-------- SOURCE INFORMATION

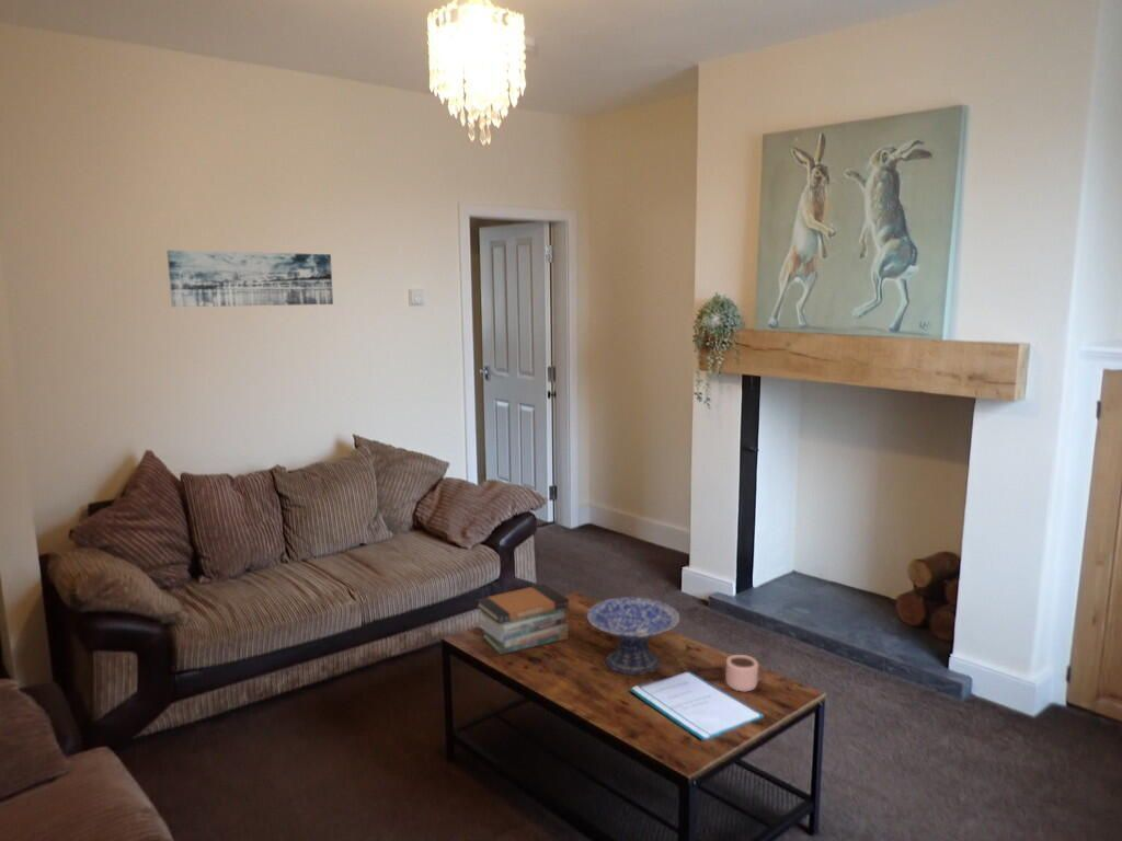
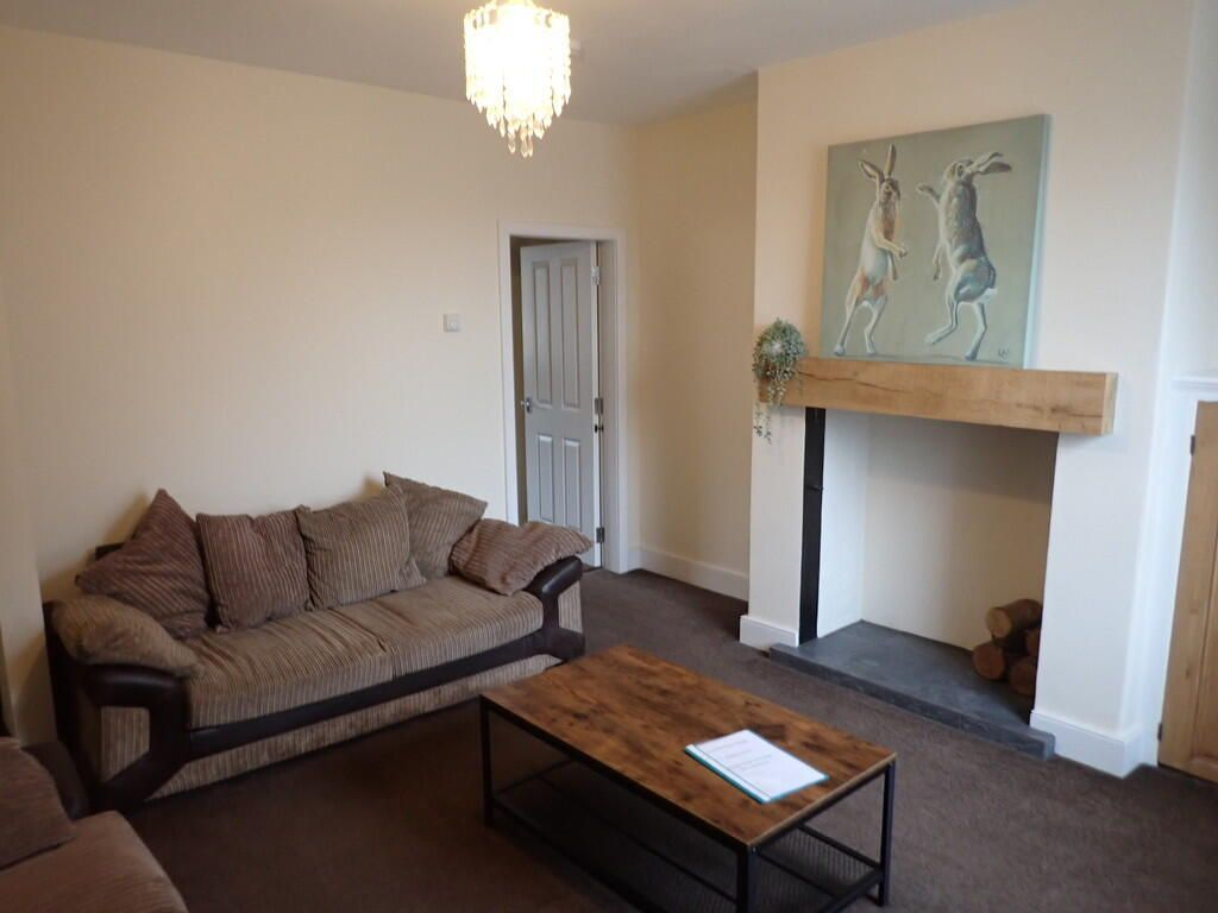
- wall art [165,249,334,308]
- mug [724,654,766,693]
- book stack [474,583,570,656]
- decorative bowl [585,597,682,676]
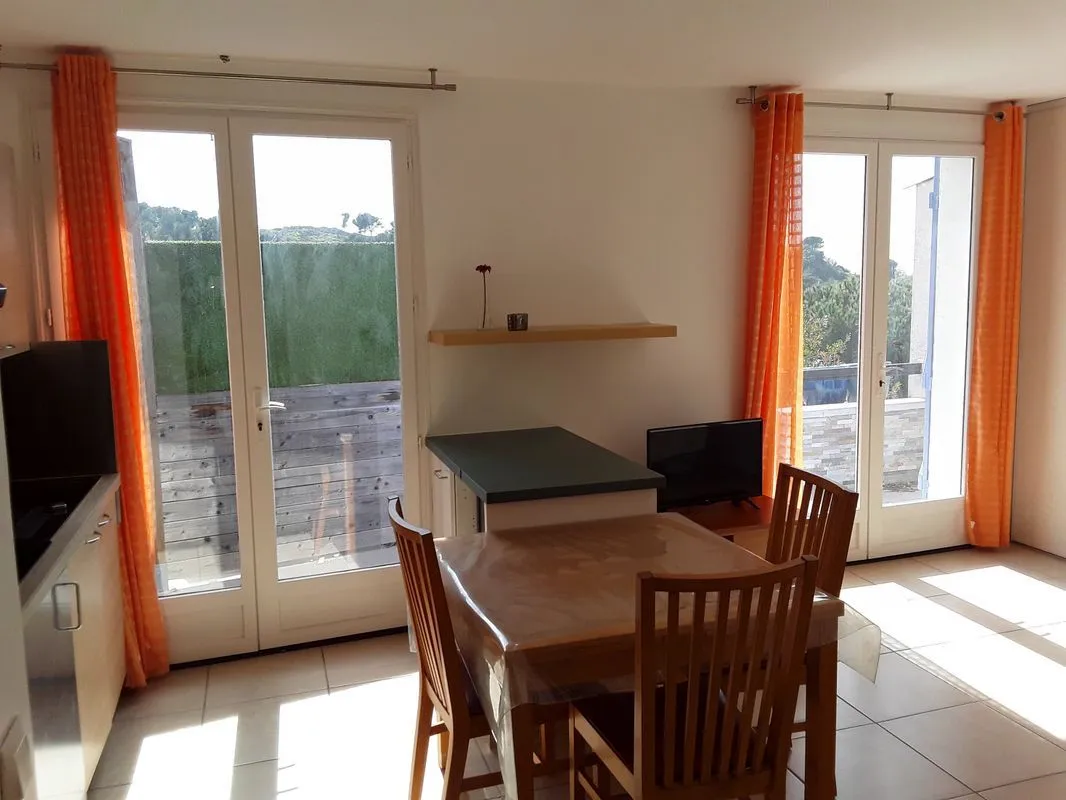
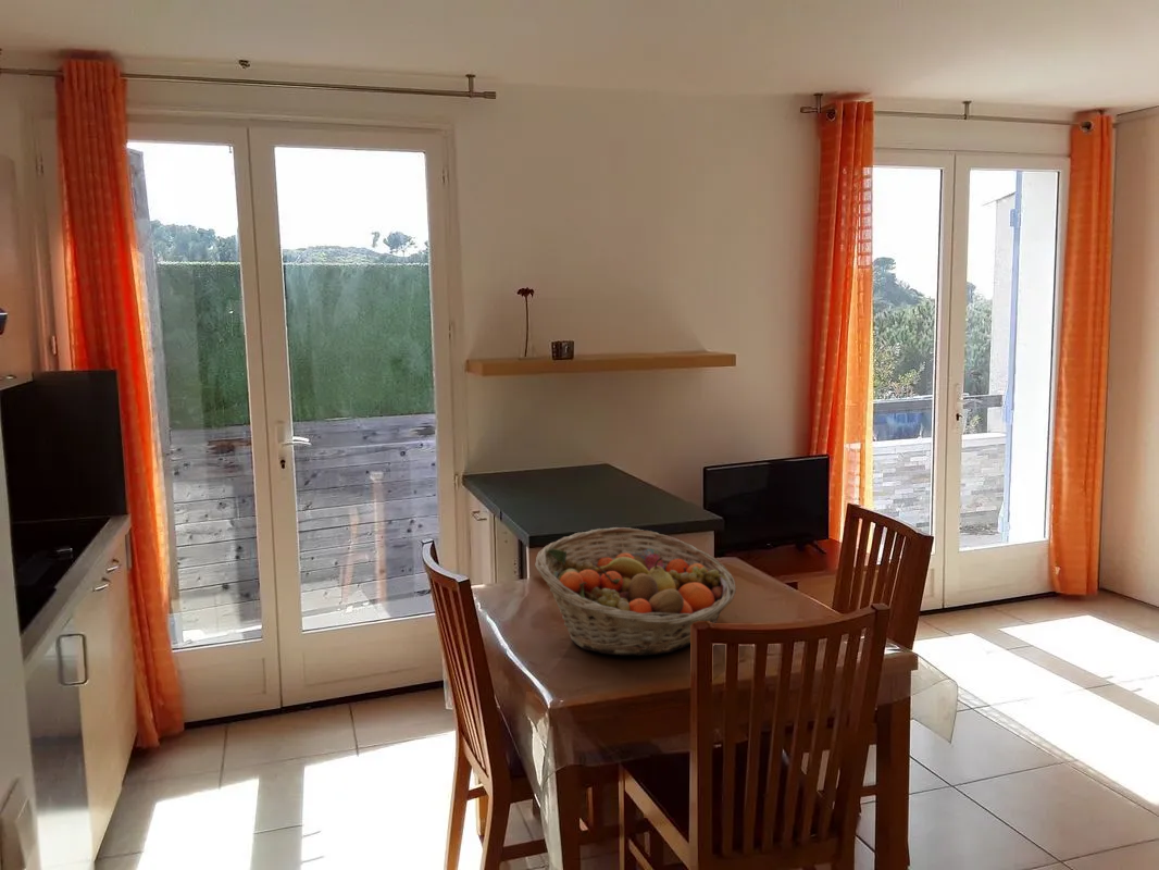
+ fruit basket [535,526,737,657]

----------------

YOUR TASK
Transcribe the listing above in full. Pictures are not part of the copy.

REPLY TO THE TASK
- wall art [165,249,334,308]
- mug [724,654,766,693]
- book stack [474,583,570,656]
- decorative bowl [585,597,682,676]
+ fruit basket [535,526,737,657]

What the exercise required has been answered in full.